Epilepsy affects some 120 000 to 200 000 Australians. It is defined as a disorder with recurrent unprovoked seizures, but 4%–5% of the population may experience at least one seizure at some point in their lives.1 About half the people who develop epilepsy present in the first two decades of life. A second peak occurs in people older than 60 years.

For 25 years, the classification of epilepsy syndromes has been embedded in the seizure type (partial or generalised onset) and the presence or absence of an underlying brain disorder (symptomatic or idiopathic),2 along with acceptance that there is a genetic basis with complex patterns of inheritance for idiopathic epilepsy. Indeed, in the past decade or so, examination of large pedigrees with multiple affected members has led to the discovery of several epilepsy genes. These gene defects most commonly disrupt the function of voltage-gated or neurotransmitter-gated ion channels, producing alterations in neuronal excitation within brain networks.3

These discoveries have enhanced our understanding of seizure pathophysiology, but they have also begun to cast doubt on the current classification of the epilepsies. The distinctions between partial and generalised and between idiopathic and symptomatic are difficult to support when individuals sharing gene defects present with very different epilepsies.4 Despite this, the known epilepsy genes do not yet explain the most common epilepsies, where gene combinations interacting with environmental or epigenetic factors are expected to provide the answers.

There have been tremendous advances in neuroimaging technology. Magnetic resonance imaging (MRI) can demonstrate a variety of cerebral pathologies not reliably found with computed tomography (CT). These include hippocampal atrophy in mesial temporal lobe epilepsy, focal and diffuse malformations of cortical development, and vascular malformations and focal encephalomalacia. A CT brain scan is no longer an adequate investigation for epilepsy.

The ability to measure volumes of specific brain structures and quantify signal change has opened new areas of neuroscience research in humans with epilepsy. Cross-sectional and, more recently, longitudinal studies of regional brain volumes have provided evidence of progressive brain damage with intractable focal seizures.5

Functional neuroimaging with positron emission tomography (PET) and single photon emission computed tomography (SPECT) are valuable in assessment for epilepsy surgery, but have contributed little to our understanding of the aetiology of epilepsy. The development of new PET and SPECT ligands and MRI spectroscopy holds the promise of advances using in vivo neurochemistry.

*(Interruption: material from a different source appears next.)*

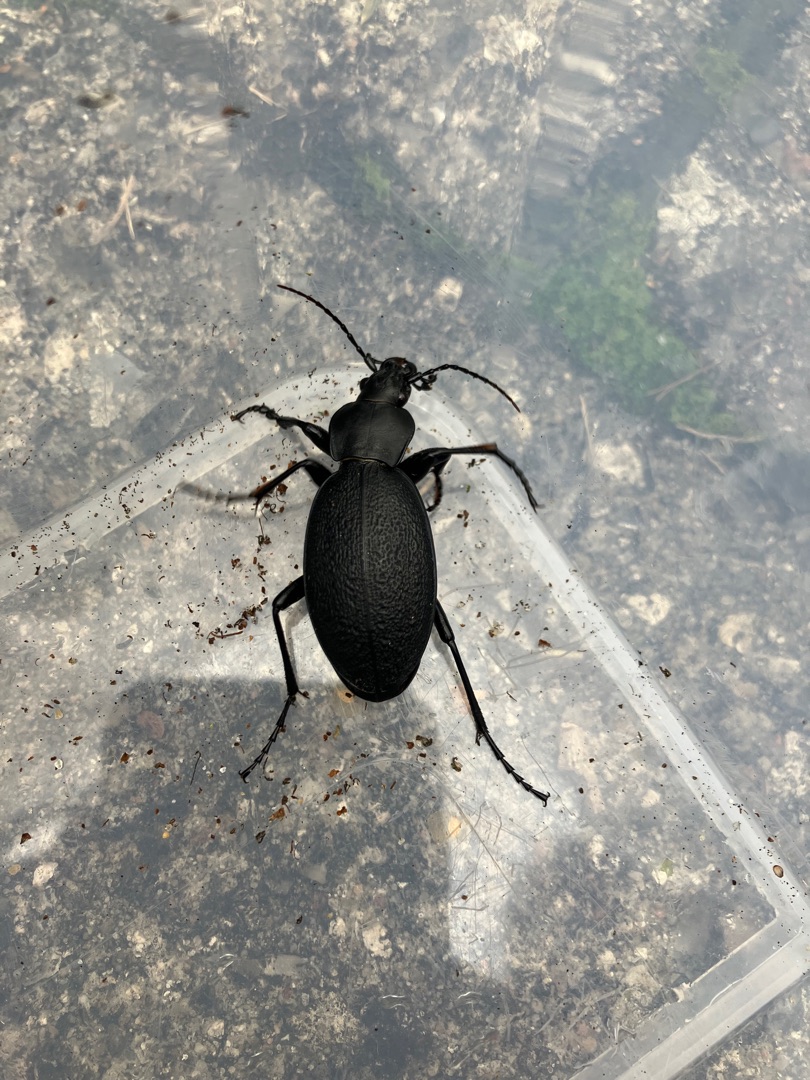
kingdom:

With therapy, 60%–70% of people with epilepsy will have a good prognosis with complete control of seizures on the first medication tried. In the past 10–15 years we have seen the introduction of lamotrigine, vigabatrin, gabapentin, tiagabine, topiramate oxcarbamazepine and levetiracetam to the therapeutic armoury. These new antiepileptic drugs (AEDs) provide a greater range of options and differing side-effect profiles than existed with the older array of AEDs (barbiturates, phenytoin, carbamazepine and valproate).6 However, 20%–30% of patients will not respond completely to medication and there has been no major change in the proportion of children and adults whose seizures remain refractory to medication — even with the release of these new AEDs.

There has been a growing awareness of the futility of years of different AED trials in individuals and AED polytherapy.7 The failure of two well-supervised medication trials in partial epilepsy should alert the physician of the need to consider options such as epilepsy surgery. A randomised, controlled trial of surgery for temporal-lobe epilepsy has shown 58% of the surgical candidates were seizure-free at one year, compared with 8% of medically treated patients.8 Surgery should not be seen as the last resort, but as a complement to medical treatment in refractory cases.

Doctors have become very adept at counting seizures to determine the success of interventions. In the past decade, attempts have been made to assess the impact of epilepsy and its treatment upon a person’s quality of life. We are becoming more aware of the effects of the older AEDs on endocrine function and their teratogenic potential.9 Long-term AED use is associated with osteopenia, and vitamin D and calcium supplements are appropriate.

More than 30% of patients with epilepsy may suffer depression. The depression is not simply the result of a chronic medical illness; it seems that the two disorders may share a common pathological substrate. Recognition and treatment of depression is important to the success of the treatment of the epilepsy itself.10

In the next decade or so, we can expect that genetic testing for particular epilepsies will complement and perhaps lessen our current dependence on clinical profiles and electroencephalography. It is conceivable such testing may aid us in selecting the most appropriate AED and predicting hypersensitivity side effects of AEDs. Currently, AEDs are administered to control seizures or the clinical expression of epilepsy, but we have no means to intervene to prevent epileptogenesis. Advances in our knowledge will certainly occur in the next decade. But without a greater understanding of epilepsy and seizures in the community, we will not lessen the stigma that still surrounds the disorder in schools and the work place. Epilepsy is a common disorder and deserves attention in public education programs.